Bilhassa gelisen teknoloji ile Internet'in birlesmesi ABD, Avrupa vede Turkiye'de dahil tuketim toplumu olarak mutluluk formullleri empoze edildi. Artik yeni arabamiz,evimiz,plasma tv, cep telefonumuz,bilisayar ve oyunlari...vs.... uzayip giden bir ihtiyac girdapi anafor gibi bizi kendine cekti... Iste Mutluluk denilen olgu (yuzeysel) bunlardan geciyor denildi.
Maalesef bu olgular one ciktikta arkadaslik aile ve doga olarak nitelendirigimiz diger degerler arka planlara dusmeye basladi.Bununla beraber toplum icerisine ice donuk ve kutuplasmis bir hal almaya basladi.Dunya'da son yillarda yasadigimiz psikolojik buhranlar ve ihtiharlari bu sunulan mutluluk olgularinin etkin oldugu gercegidir. Sanirim herkes bunu kendi cevresindende sezimliyordur.

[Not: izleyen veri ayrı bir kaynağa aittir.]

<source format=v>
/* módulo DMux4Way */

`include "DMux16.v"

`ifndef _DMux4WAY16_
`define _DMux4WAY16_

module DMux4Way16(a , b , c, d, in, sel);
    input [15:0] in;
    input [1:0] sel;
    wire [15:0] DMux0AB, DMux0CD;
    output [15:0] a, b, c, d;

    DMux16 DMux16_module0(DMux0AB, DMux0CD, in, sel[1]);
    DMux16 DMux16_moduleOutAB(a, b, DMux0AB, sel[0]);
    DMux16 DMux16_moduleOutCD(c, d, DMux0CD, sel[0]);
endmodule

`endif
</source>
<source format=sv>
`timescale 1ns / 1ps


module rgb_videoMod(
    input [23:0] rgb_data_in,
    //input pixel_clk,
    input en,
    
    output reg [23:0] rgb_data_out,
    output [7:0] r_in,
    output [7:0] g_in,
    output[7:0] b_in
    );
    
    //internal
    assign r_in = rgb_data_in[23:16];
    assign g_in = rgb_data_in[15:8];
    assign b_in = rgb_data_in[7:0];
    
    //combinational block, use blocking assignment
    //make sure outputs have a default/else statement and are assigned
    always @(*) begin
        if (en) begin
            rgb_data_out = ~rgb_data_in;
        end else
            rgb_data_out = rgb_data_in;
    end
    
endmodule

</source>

Klise olan diger bir durum ise mutluluk iksiri olan tuketimin Bu yondeki tuketime endekslenen toplumlarda mutlulugu bulma yonulunda cok basarili olamadigidir. Hep bir doyumsuzluk ve acgozluluk gozlenmekte....

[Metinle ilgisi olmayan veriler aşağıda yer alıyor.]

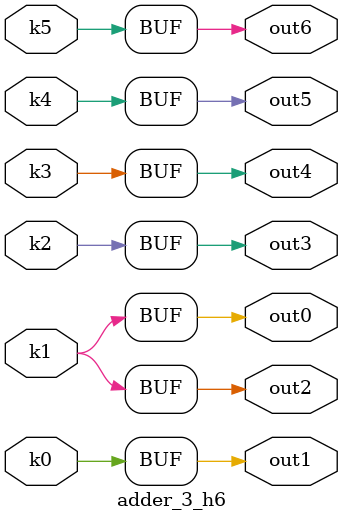
<source format=v>
module adder_3(pi00, pi01, pi02, pi03, pi04, pi05, pi06, pi07, pi08, pi09, pi10, pi11, po0, po1, po2, po3, po4, po5, po6);
input pi00, pi01, pi02, pi03, pi04, pi05, pi06, pi07, pi08, pi09, pi10, pi11;
output po0, po1, po2, po3, po4, po5, po6;
wire k0, k1, k2, k3, k4, k5;
adder_3_w6 DUT1 (pi00, pi01, pi02, pi03, pi04, pi05, pi06, pi07, pi08, pi09, pi10, pi11, k0, k1, k2, k3, k4, k5);
adder_3_h6 DUT2 (k0, k1, k2, k3, k4, k5, po0, po1, po2, po3, po4, po5, po6);
endmodule

module adder_3_w6(in11, in10, in9, in8, in7, in6, in5, in4, in3, in2, in1, in0, k5, k4, k3, k2, k1, k0);
input in11, in10, in9, in8, in7, in6, in5, in4, in3, in2, in1, in0;
output k5, k4, k3, k2, k1, k0;
assign k0 =   ((~in7 | ~in2) & (((~in8 | ~in3) & (((~in9 | ~in4) & (((~in10 | ~in5) & ((~in11 & (in1 | ~in6)) | (~in0 & ~in6))) | (~in10 & ~in5))) | (~in9 & ~in4))) | (~in8 & ~in3))) | (~in7 & ~in2);
assign k1 =   ((~in7 ^ in2) & (((~in8 | ~in3) & (((~in9 | ~in4) & (((~in10 | ~in5) & ((~in11 & (in1 | ~in6)) | (~in0 & ~in6))) | (~in10 & ~in5))) | (~in9 & ~in4))) | (~in8 & ~in3))) | ((in7 ^ in2) & ((in8 & in3) | ((in8 | in3) & ((in9 & in4) | ((in9 | in4) & ((in10 & in5) | ((in10 | in5) & ((~in1 & in6) | (in11 & (in0 | in6))))))))));
assign k2 =   ((~in8 ^ in3) & (((~in9 | ~in4) & (((~in10 | ~in5) & ((~in11 & (in1 | ~in6)) | (~in0 & ~in6))) | (~in10 & ~in5))) | (~in9 & ~in4))) | ((in8 ^ in3) & ((in9 & in4) | ((in9 | in4) & ((in10 & in5) | ((in10 | in5) & ((~in1 & in6) | (in11 & (in0 | in6))))))));
assign k3 =   ((~in9 ^ in4) & (((~in10 | ~in5) & ((~in11 & (in1 | ~in6)) | (~in0 & ~in6))) | (~in10 & ~in5))) | ((in9 ^ in4) & ((in10 & in5) | ((in10 | in5) & ((~in1 & in6) | (in11 & (in0 | in6))))));
assign k4 =   ((~in10 ^ in5) & ((~in11 & (in1 | ~in6)) | (~in0 & ~in6))) | ((in10 ^ in5) & ((~in1 & in6) | (in11 & (in0 | in6))));
assign k5 =   in11 ? (in6 ? in1 : in0) : (in6 ? ~in1 : ~in0);
endmodule

module adder_3_h6(k5, k4, k3, k2, k1, k0, out6, out5, out4, out3, out2, out1, out0);
input k5, k4, k3, k2, k1, k0;
output out6, out5, out4, out3, out2, out1, out0;
assign out0 = k1;
assign out1 = k0;
assign out2 = k1;
assign out3 = k2;
assign out4 = k3;
assign out5 = k4;
assign out6 = k5;
endmodule

</source>
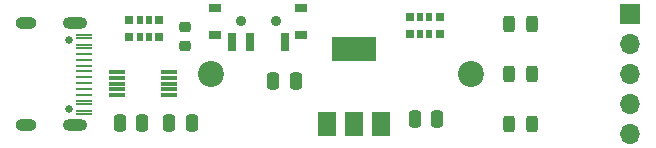
<source format=gbr>
%TF.GenerationSoftware,KiCad,Pcbnew,7.0.8*%
%TF.CreationDate,2024-02-13T10:47:56-06:00*%
%TF.ProjectId,SerialClamp,53657269-616c-4436-9c61-6d702e6b6963,rev?*%
%TF.SameCoordinates,Original*%
%TF.FileFunction,Soldermask,Top*%
%TF.FilePolarity,Negative*%
%FSLAX46Y46*%
G04 Gerber Fmt 4.6, Leading zero omitted, Abs format (unit mm)*
G04 Created by KiCad (PCBNEW 7.0.8) date 2024-02-13 10:47:56*
%MOMM*%
%LPD*%
G01*
G04 APERTURE LIST*
G04 Aperture macros list*
%AMRoundRect*
0 Rectangle with rounded corners*
0 $1 Rounding radius*
0 $2 $3 $4 $5 $6 $7 $8 $9 X,Y pos of 4 corners*
0 Add a 4 corners polygon primitive as box body*
4,1,4,$2,$3,$4,$5,$6,$7,$8,$9,$2,$3,0*
0 Add four circle primitives for the rounded corners*
1,1,$1+$1,$2,$3*
1,1,$1+$1,$4,$5*
1,1,$1+$1,$6,$7*
1,1,$1+$1,$8,$9*
0 Add four rect primitives between the rounded corners*
20,1,$1+$1,$2,$3,$4,$5,0*
20,1,$1+$1,$4,$5,$6,$7,0*
20,1,$1+$1,$6,$7,$8,$9,0*
20,1,$1+$1,$8,$9,$2,$3,0*%
G04 Aperture macros list end*
%ADD10C,2.200000*%
%ADD11R,1.500000X2.000000*%
%ADD12R,3.800000X2.000000*%
%ADD13R,1.400000X0.300000*%
%ADD14R,1.000000X0.800000*%
%ADD15C,0.900000*%
%ADD16R,0.700000X1.500000*%
%ADD17R,0.640000X0.700000*%
%ADD18R,0.500000X0.700000*%
%ADD19R,1.700000X1.700000*%
%ADD20O,1.700000X1.700000*%
%ADD21O,1.800000X1.000000*%
%ADD22O,2.100000X1.000000*%
%ADD23R,1.400000X0.250000*%
%ADD24C,0.650000*%
%ADD25RoundRect,0.218750X-0.256250X0.218750X-0.256250X-0.218750X0.256250X-0.218750X0.256250X0.218750X0*%
%ADD26RoundRect,0.243750X0.243750X0.456250X-0.243750X0.456250X-0.243750X-0.456250X0.243750X-0.456250X0*%
%ADD27RoundRect,0.250000X0.250000X0.475000X-0.250000X0.475000X-0.250000X-0.475000X0.250000X-0.475000X0*%
%ADD28RoundRect,0.250000X-0.250000X-0.475000X0.250000X-0.475000X0.250000X0.475000X-0.250000X0.475000X0*%
G04 APERTURE END LIST*
D10*
%TO.C,H2*%
X137600000Y-96000000D03*
%TD*%
%TO.C,H1*%
X159570000Y-96025000D03*
%TD*%
D11*
%TO.C,U2*%
X147400000Y-100200000D03*
D12*
X149700000Y-93900000D03*
D11*
X149700000Y-100200000D03*
X152000000Y-100200000D03*
%TD*%
D13*
%TO.C,U1*%
X134000000Y-95800000D03*
X134000000Y-96300000D03*
X134000000Y-96800000D03*
X134000000Y-97300000D03*
X134000000Y-97800000D03*
X129600000Y-97800000D03*
X129600000Y-97300000D03*
X129600000Y-96800000D03*
X129600000Y-96300000D03*
X129600000Y-95800000D03*
%TD*%
D14*
%TO.C,SW1*%
X137950000Y-92655000D03*
X145250000Y-90445000D03*
X137950000Y-90445000D03*
X145250000Y-92655000D03*
D15*
X140100000Y-91545000D03*
X143100000Y-91545000D03*
D16*
X143850000Y-93305000D03*
X140850000Y-93305000D03*
X139350000Y-93305000D03*
%TD*%
D17*
%TO.C,RN2*%
X156940000Y-91200000D03*
D18*
X156070000Y-91200000D03*
X155270000Y-91200000D03*
D17*
X154400000Y-91200000D03*
X154400000Y-92600000D03*
D18*
X155270000Y-92600000D03*
X156070000Y-92600000D03*
D17*
X156940000Y-92600000D03*
%TD*%
%TO.C,RN1*%
X130670000Y-92840000D03*
D18*
X131540000Y-92840000D03*
X132340000Y-92840000D03*
D17*
X133210000Y-92840000D03*
X133210000Y-91440000D03*
D18*
X132340000Y-91440000D03*
X131540000Y-91440000D03*
D17*
X130670000Y-91440000D03*
%TD*%
D19*
%TO.C,J2*%
X173070000Y-90950000D03*
D20*
X173070000Y-93490000D03*
X173070000Y-96030000D03*
X173070000Y-98570000D03*
X173070000Y-101110000D03*
%TD*%
D21*
%TO.C,J1*%
X121947500Y-100345000D03*
D22*
X126097500Y-100345000D03*
D21*
X121947500Y-91705000D03*
D22*
X126097500Y-91705000D03*
D23*
X126797500Y-92950000D03*
X126797500Y-93750000D03*
X126797500Y-97275000D03*
X126797500Y-95275000D03*
X126797500Y-96775000D03*
X126797500Y-97775000D03*
X126797500Y-98300000D03*
X126797500Y-99100000D03*
X126797500Y-99350000D03*
X126797500Y-98550000D03*
X126797500Y-94275000D03*
X126797500Y-96275000D03*
X126797500Y-95775000D03*
X126797500Y-94775000D03*
X126797500Y-93500000D03*
X126797500Y-92700000D03*
D24*
X125597500Y-98915000D03*
X125597500Y-93135000D03*
%TD*%
D25*
%TO.C,F1*%
X135400000Y-93600000D03*
X135400000Y-92025000D03*
%TD*%
D26*
%TO.C,D3*%
X164737500Y-91800000D03*
X162862500Y-91800000D03*
%TD*%
%TO.C,D2*%
X164737500Y-96000000D03*
X162862500Y-96000000D03*
%TD*%
%TO.C,D1*%
X164737500Y-100200000D03*
X162862500Y-100200000D03*
%TD*%
D27*
%TO.C,C4*%
X144750000Y-96600000D03*
X142850000Y-96600000D03*
%TD*%
D28*
%TO.C,C3*%
X154850000Y-99800000D03*
X156750000Y-99800000D03*
%TD*%
%TO.C,C2*%
X135950000Y-100160000D03*
X134050000Y-100160000D03*
%TD*%
D27*
%TO.C,C1*%
X129850000Y-100170000D03*
X131750000Y-100170000D03*
%TD*%
M02*

</source>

Arastirmalar mutlugun bu toplumlarda kisa sureli ve dayaniksiz oldugunu saptamistir. Yani insanoglunun ilk etapta mantigina hitap edip tuketimle avutmak,doldurmak uzun sureli mutluluk getirmiyor. Arkadaslik, Aile ve Doga kavramlari insanin sadece mantigina degil ayni zamanda duygusal dunyasinada hukmettigi icin asil mutluluk kavraminin bunlarda aranmasi fikrinin gerekliligidir. Maalesef mutluluk surekli bir ruh hali olmayip, beslenmesi gerekli olan bir hisdir.Mutluluk kriterleri kisiden kisye degistigi icin karmasik ve ozel bir durumdur. Ancak insan fitratina ters dusmeyen manevi ve (kismen) maddi olgularla dengelenmesi gereken onemli bir ruh butunlugu halidir.
Mutluluk hep sizinle olsun.Saygilarimla.